**TASK OBJECTIVE**
Your job is to copy the lines from the material that include "труда".

**DATA FOR PROCESSING**
◇ ◇ ◇

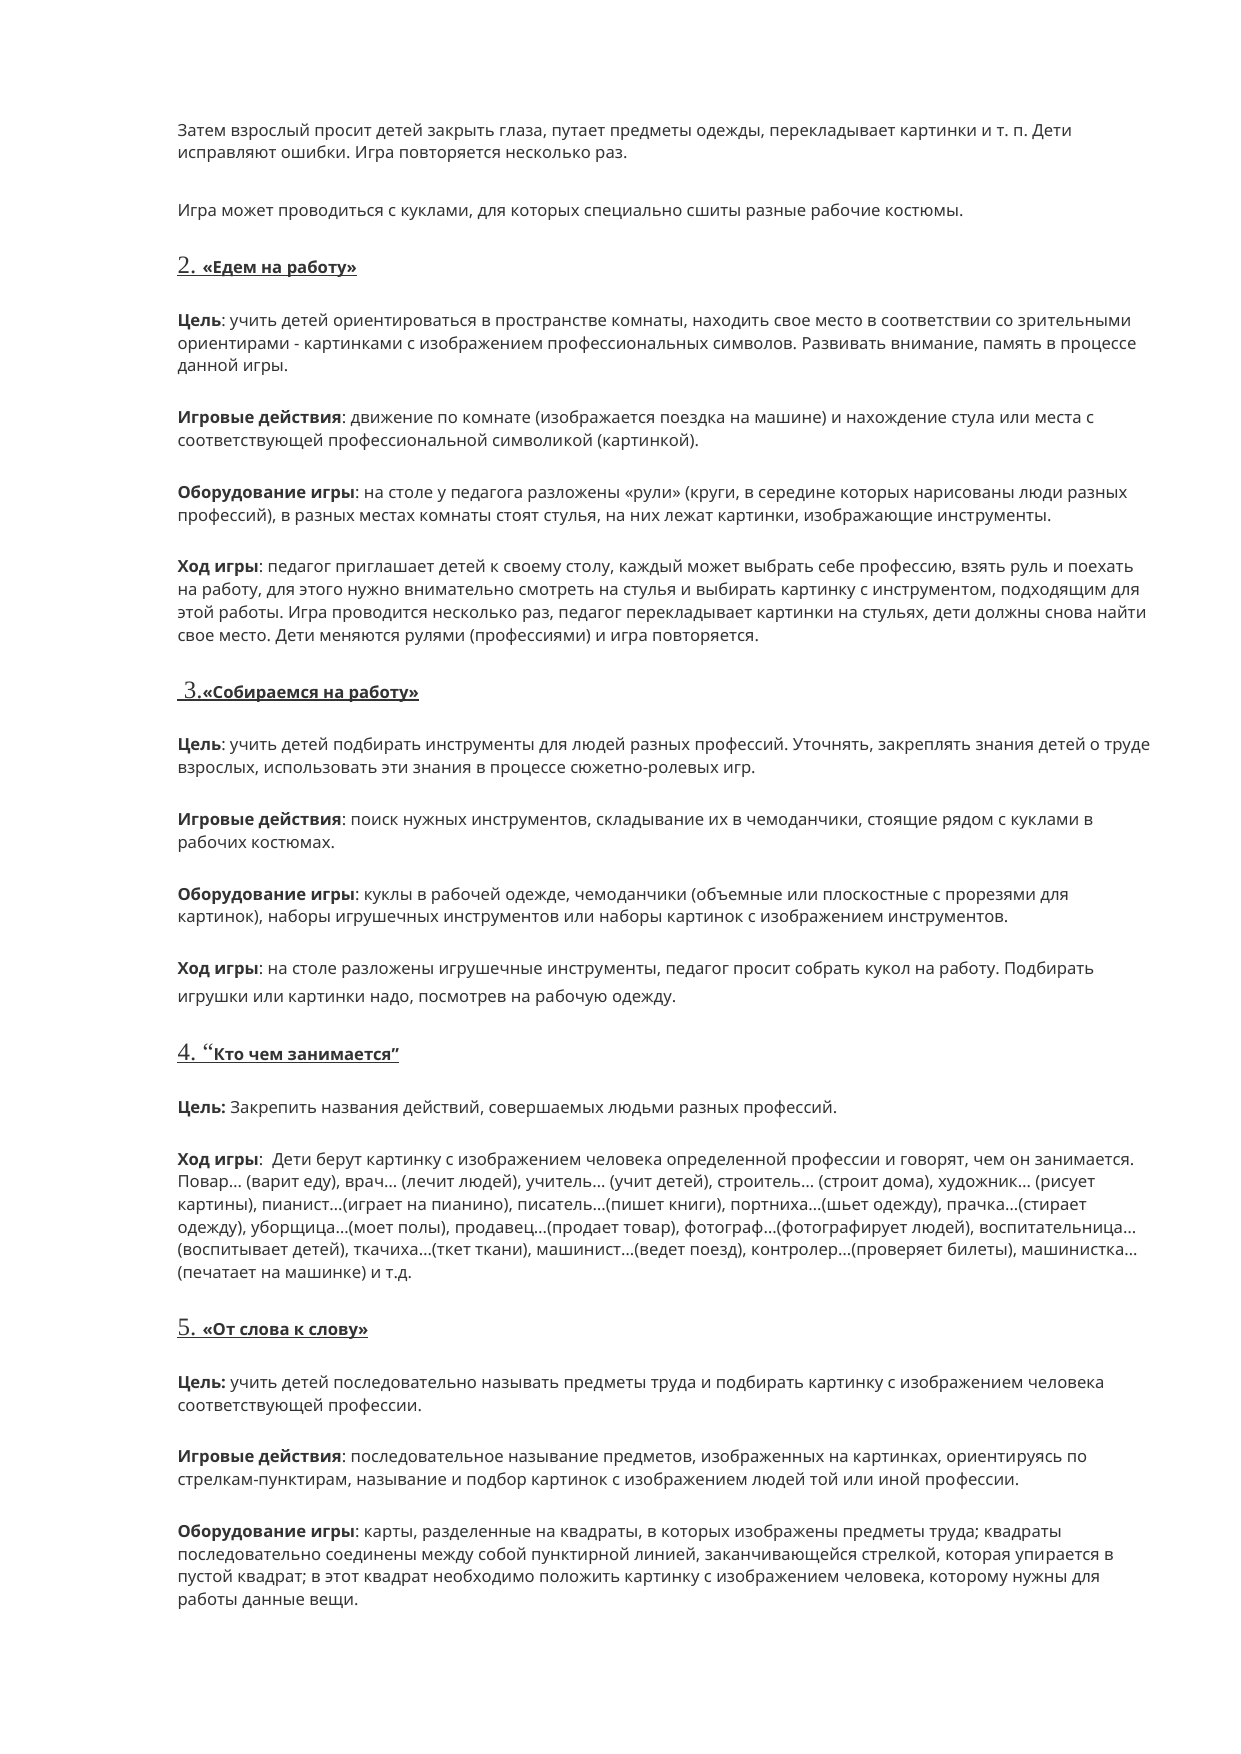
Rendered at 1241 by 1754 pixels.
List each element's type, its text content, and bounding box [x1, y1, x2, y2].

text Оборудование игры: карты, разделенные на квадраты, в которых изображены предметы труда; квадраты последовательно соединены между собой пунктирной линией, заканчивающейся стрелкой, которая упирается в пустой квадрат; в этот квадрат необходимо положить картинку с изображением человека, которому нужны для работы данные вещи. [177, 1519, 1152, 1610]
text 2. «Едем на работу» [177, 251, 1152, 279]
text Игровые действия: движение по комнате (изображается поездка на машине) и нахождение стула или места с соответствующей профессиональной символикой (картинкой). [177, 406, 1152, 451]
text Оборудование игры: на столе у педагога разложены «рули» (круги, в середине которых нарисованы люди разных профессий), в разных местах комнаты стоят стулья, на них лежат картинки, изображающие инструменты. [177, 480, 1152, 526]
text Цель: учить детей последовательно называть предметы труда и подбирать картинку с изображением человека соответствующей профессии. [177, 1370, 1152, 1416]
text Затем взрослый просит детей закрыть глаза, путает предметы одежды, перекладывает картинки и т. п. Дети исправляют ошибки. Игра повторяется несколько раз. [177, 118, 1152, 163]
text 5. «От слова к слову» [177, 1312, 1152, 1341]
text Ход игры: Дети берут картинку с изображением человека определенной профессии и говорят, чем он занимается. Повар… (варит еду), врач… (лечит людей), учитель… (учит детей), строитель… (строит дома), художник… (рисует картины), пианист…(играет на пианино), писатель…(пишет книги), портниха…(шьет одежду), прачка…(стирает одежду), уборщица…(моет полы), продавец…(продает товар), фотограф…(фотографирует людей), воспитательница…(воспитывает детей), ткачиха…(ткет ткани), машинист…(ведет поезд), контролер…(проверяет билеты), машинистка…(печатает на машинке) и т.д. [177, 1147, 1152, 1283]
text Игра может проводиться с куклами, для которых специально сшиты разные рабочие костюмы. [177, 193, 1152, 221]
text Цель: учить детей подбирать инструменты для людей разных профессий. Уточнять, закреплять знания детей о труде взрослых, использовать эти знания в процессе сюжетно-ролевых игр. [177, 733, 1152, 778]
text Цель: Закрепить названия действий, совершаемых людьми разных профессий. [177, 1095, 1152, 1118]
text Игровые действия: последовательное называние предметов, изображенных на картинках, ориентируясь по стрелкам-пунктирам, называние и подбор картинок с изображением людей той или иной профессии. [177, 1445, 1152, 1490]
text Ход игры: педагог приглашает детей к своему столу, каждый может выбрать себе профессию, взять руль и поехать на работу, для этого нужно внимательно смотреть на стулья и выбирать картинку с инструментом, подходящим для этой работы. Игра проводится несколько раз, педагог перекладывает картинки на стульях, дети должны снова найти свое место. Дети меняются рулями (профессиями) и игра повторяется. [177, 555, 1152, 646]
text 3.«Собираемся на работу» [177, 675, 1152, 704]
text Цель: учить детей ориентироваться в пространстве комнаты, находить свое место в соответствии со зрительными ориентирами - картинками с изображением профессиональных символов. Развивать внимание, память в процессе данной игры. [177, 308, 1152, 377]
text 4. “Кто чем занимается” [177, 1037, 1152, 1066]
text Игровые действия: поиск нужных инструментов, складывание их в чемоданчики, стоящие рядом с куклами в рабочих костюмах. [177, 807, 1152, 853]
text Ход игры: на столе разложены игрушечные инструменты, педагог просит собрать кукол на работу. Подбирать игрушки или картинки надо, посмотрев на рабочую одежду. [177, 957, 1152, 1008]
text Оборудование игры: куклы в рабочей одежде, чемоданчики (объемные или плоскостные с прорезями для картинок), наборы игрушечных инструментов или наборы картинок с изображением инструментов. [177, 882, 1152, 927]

◇ ◇ ◇

**RESPONSE**
text Оборудование игры: карты, разделенные на квадраты, в которых изображены предметы труда; квадраты последовательно соединены между собой пунктирной линией, заканчивающейся стрелкой, которая упирается в пустой квадрат; в этот квадрат необходимо положить картинку с изображением человека, которому нужны для работы данные вещи. [177, 1519, 1152, 1610]
text Цель: учить детей последовательно называть предметы труда и подбирать картинку с изображением человека соответствующей профессии. [177, 1370, 1152, 1416]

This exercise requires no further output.